# Exercise details:
For the data below, work out how many lines include the string "Park" and report only the number.

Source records
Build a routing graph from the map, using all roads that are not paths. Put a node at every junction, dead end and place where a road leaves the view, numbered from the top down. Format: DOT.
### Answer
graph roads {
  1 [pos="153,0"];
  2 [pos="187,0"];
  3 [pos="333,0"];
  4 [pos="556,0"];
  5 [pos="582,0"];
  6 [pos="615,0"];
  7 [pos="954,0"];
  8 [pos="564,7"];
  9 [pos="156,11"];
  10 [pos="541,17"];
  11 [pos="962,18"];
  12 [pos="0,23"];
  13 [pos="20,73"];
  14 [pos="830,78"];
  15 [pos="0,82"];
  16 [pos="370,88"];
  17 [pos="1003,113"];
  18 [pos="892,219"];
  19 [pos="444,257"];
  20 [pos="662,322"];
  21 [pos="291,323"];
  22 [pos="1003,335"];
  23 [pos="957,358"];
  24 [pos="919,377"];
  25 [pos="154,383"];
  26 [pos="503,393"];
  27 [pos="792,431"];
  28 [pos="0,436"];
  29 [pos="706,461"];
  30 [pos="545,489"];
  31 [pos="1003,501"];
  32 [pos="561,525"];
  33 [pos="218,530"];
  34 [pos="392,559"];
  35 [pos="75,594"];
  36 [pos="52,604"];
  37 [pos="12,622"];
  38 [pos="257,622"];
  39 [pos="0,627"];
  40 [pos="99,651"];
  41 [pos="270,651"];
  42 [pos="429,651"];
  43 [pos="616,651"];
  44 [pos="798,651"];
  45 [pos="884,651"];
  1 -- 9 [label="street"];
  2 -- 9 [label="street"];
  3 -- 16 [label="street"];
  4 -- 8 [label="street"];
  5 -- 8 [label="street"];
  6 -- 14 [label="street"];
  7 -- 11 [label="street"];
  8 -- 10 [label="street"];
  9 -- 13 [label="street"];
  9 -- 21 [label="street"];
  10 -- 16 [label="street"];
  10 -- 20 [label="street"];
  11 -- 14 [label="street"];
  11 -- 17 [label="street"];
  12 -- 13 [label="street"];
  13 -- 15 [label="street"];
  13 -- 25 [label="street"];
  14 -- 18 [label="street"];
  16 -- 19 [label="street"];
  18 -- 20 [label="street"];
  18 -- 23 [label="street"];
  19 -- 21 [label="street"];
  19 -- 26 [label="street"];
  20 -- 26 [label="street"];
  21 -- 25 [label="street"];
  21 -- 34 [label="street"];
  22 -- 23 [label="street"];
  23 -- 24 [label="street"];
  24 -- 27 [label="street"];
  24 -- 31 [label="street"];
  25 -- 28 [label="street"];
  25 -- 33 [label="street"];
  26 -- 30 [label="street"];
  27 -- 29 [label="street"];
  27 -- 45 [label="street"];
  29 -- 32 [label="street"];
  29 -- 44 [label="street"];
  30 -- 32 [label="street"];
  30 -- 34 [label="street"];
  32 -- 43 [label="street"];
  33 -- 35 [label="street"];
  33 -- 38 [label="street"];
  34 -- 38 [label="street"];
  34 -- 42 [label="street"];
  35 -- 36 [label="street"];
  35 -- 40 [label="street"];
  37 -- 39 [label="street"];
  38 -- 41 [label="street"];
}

...

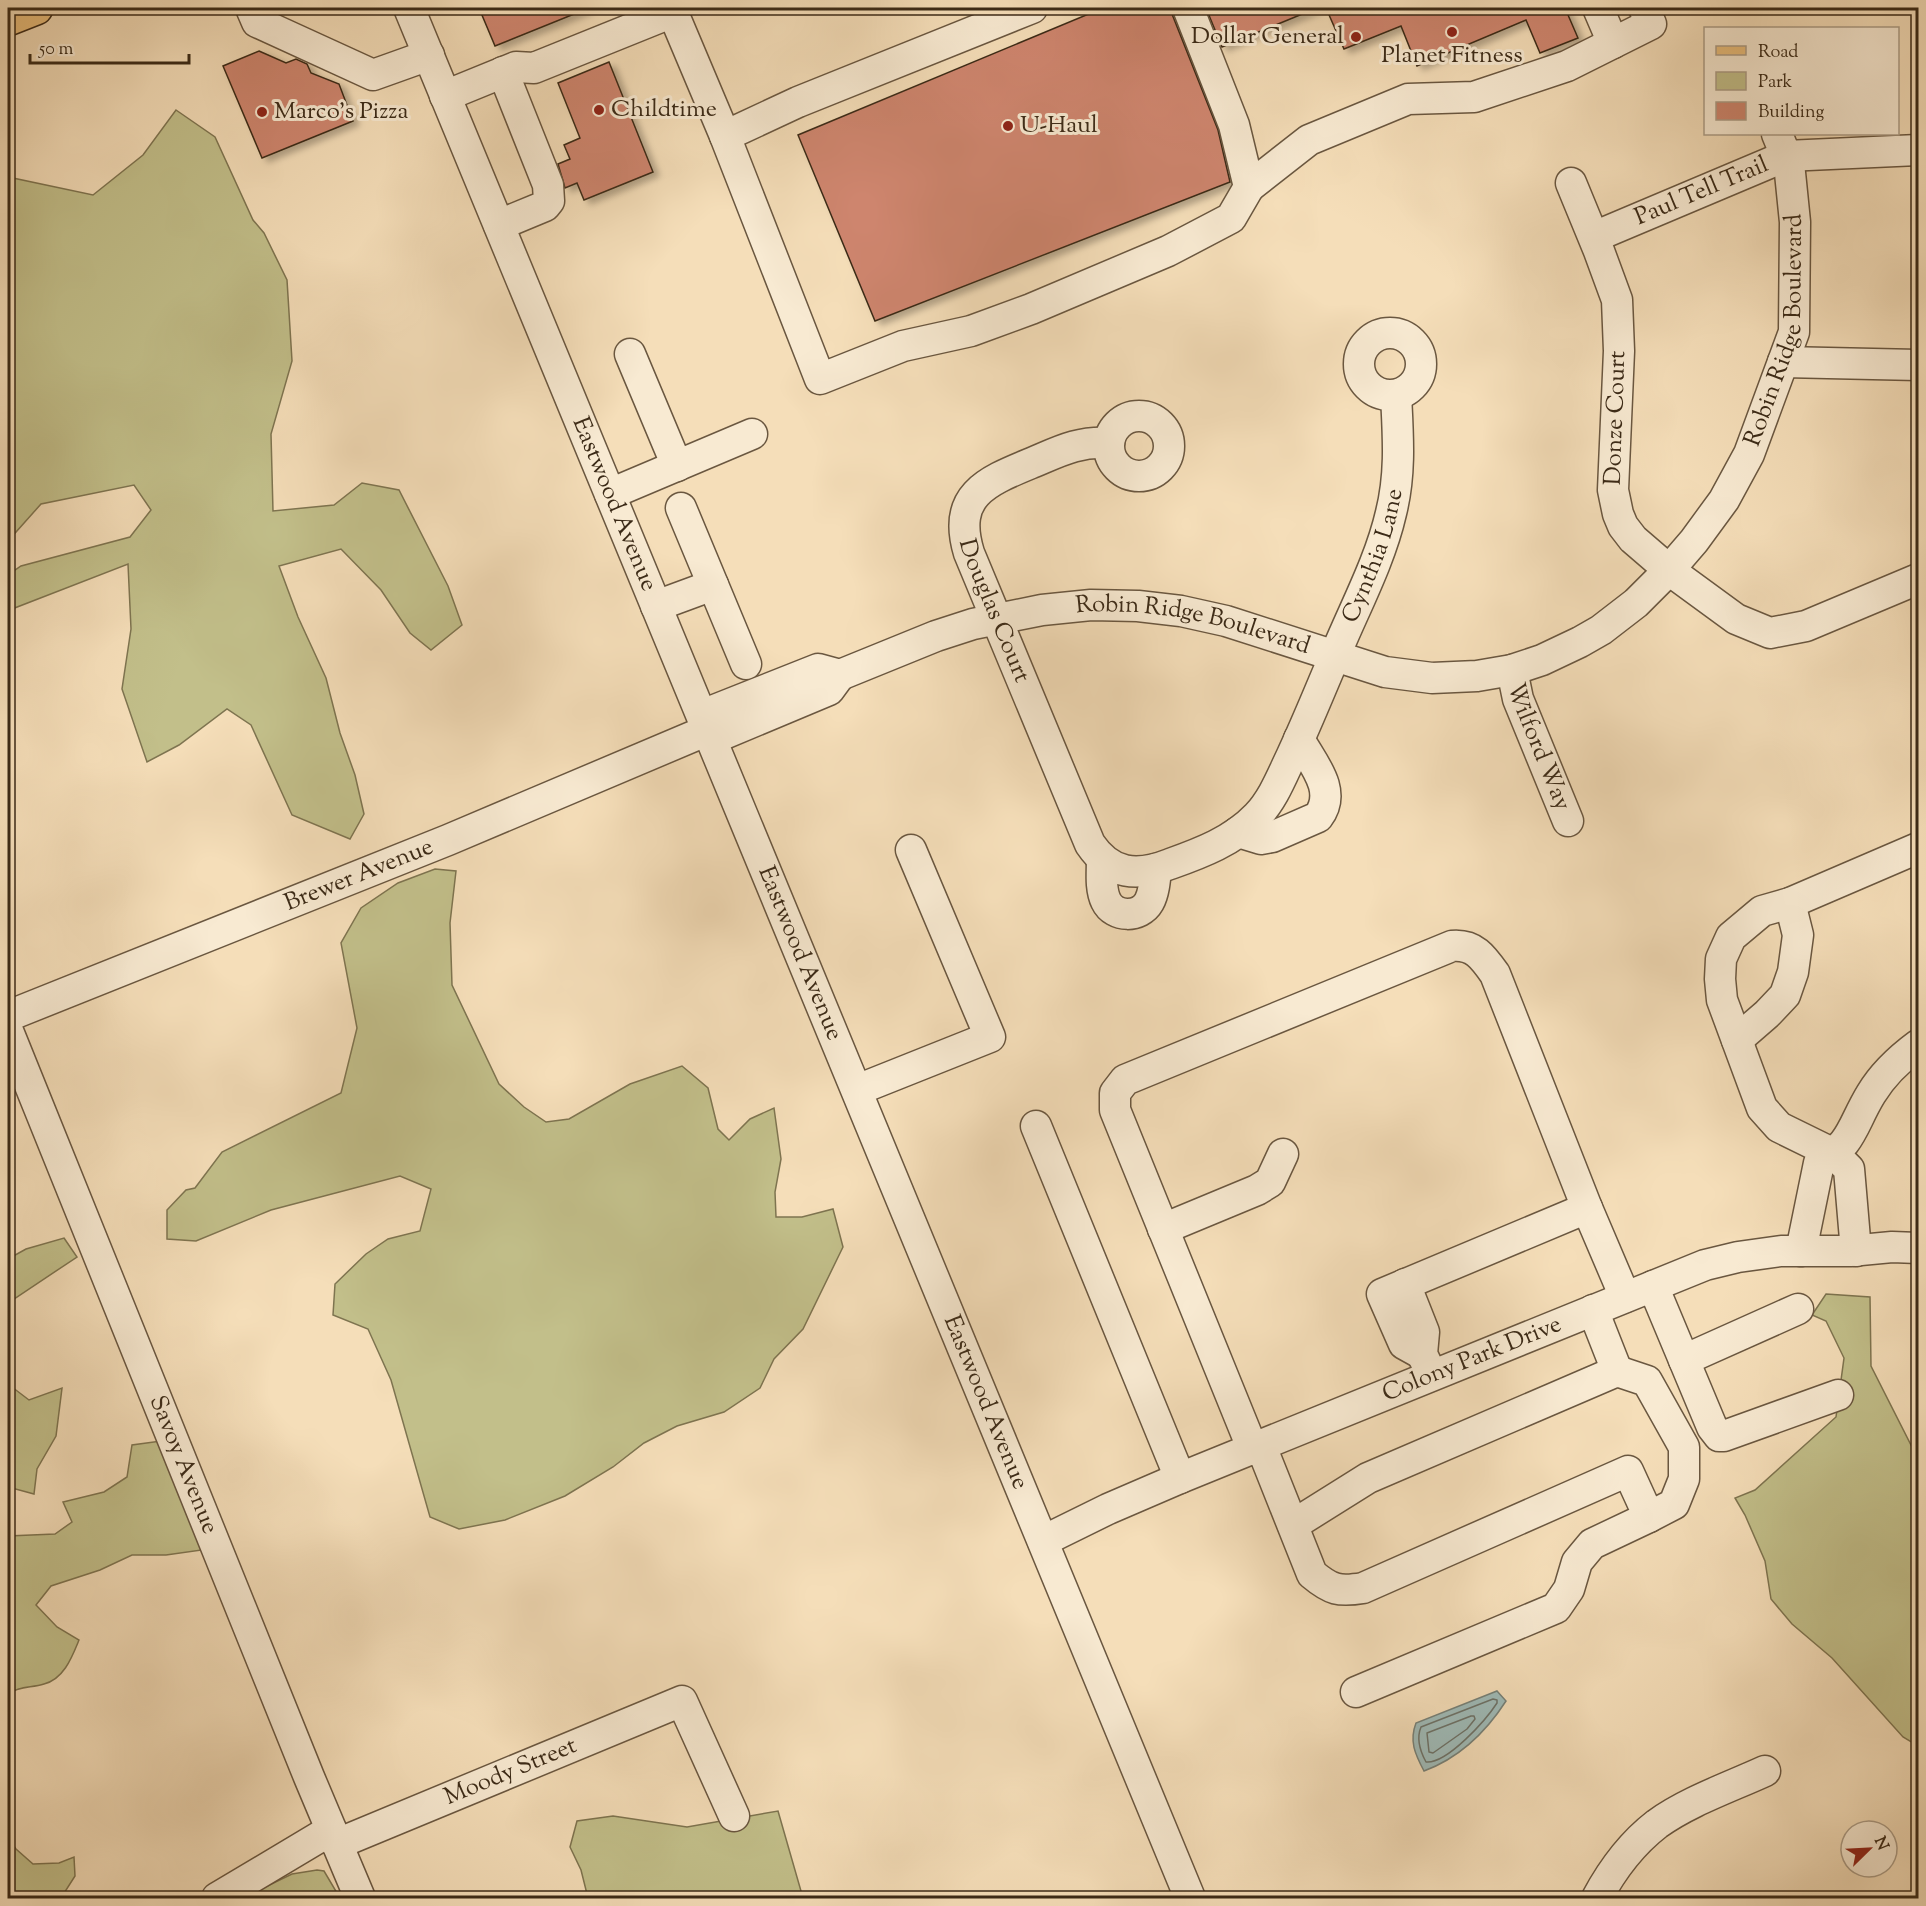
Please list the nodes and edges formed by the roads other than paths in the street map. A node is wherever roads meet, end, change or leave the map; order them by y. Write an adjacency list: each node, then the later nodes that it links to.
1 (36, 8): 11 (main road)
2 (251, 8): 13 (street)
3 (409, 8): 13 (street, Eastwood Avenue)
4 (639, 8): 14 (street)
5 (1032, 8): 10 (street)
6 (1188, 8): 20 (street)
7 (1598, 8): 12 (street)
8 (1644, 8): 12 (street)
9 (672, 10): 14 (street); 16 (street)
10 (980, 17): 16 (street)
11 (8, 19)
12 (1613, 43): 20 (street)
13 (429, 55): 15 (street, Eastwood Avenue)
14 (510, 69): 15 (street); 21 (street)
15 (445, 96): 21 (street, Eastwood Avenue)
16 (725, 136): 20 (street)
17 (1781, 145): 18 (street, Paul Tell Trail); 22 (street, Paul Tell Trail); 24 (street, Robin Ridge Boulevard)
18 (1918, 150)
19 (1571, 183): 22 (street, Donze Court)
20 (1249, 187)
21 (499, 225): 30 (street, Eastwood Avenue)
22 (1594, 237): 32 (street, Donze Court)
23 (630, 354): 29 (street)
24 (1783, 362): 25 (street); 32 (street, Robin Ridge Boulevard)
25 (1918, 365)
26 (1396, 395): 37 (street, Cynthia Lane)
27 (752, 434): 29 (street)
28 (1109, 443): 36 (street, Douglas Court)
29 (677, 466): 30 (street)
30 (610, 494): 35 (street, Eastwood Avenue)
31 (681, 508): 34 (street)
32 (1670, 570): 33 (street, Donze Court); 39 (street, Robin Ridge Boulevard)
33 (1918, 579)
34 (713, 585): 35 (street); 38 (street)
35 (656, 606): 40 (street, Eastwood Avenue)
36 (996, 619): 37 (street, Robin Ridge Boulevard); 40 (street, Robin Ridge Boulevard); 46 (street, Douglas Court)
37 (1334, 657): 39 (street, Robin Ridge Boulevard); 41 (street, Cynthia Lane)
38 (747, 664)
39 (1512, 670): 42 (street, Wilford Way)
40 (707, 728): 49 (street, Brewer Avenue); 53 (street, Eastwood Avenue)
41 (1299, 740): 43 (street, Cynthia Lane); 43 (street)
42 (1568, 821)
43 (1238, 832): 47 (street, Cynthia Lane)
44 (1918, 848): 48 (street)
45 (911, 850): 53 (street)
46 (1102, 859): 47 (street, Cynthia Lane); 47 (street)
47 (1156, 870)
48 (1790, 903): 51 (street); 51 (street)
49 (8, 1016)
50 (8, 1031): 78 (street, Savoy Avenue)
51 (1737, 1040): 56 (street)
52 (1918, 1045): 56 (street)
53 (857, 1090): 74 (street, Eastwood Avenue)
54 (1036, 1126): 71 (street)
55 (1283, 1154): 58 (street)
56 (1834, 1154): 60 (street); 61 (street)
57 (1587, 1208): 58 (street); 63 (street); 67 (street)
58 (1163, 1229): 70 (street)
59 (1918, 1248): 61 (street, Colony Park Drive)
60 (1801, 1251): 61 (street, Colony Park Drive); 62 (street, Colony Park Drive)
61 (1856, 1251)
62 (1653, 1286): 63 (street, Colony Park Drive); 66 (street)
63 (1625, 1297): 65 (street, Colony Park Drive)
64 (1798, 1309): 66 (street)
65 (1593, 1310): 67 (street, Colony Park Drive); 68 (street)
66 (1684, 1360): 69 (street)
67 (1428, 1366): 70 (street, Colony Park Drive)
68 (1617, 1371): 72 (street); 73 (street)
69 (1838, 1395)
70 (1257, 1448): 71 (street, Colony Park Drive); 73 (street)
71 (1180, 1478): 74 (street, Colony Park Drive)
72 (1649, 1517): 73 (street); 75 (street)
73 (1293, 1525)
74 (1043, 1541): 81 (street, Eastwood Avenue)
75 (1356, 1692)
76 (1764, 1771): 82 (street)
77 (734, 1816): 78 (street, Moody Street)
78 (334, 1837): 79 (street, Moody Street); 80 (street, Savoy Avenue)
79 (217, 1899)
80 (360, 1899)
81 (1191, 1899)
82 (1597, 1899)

# The answer:
8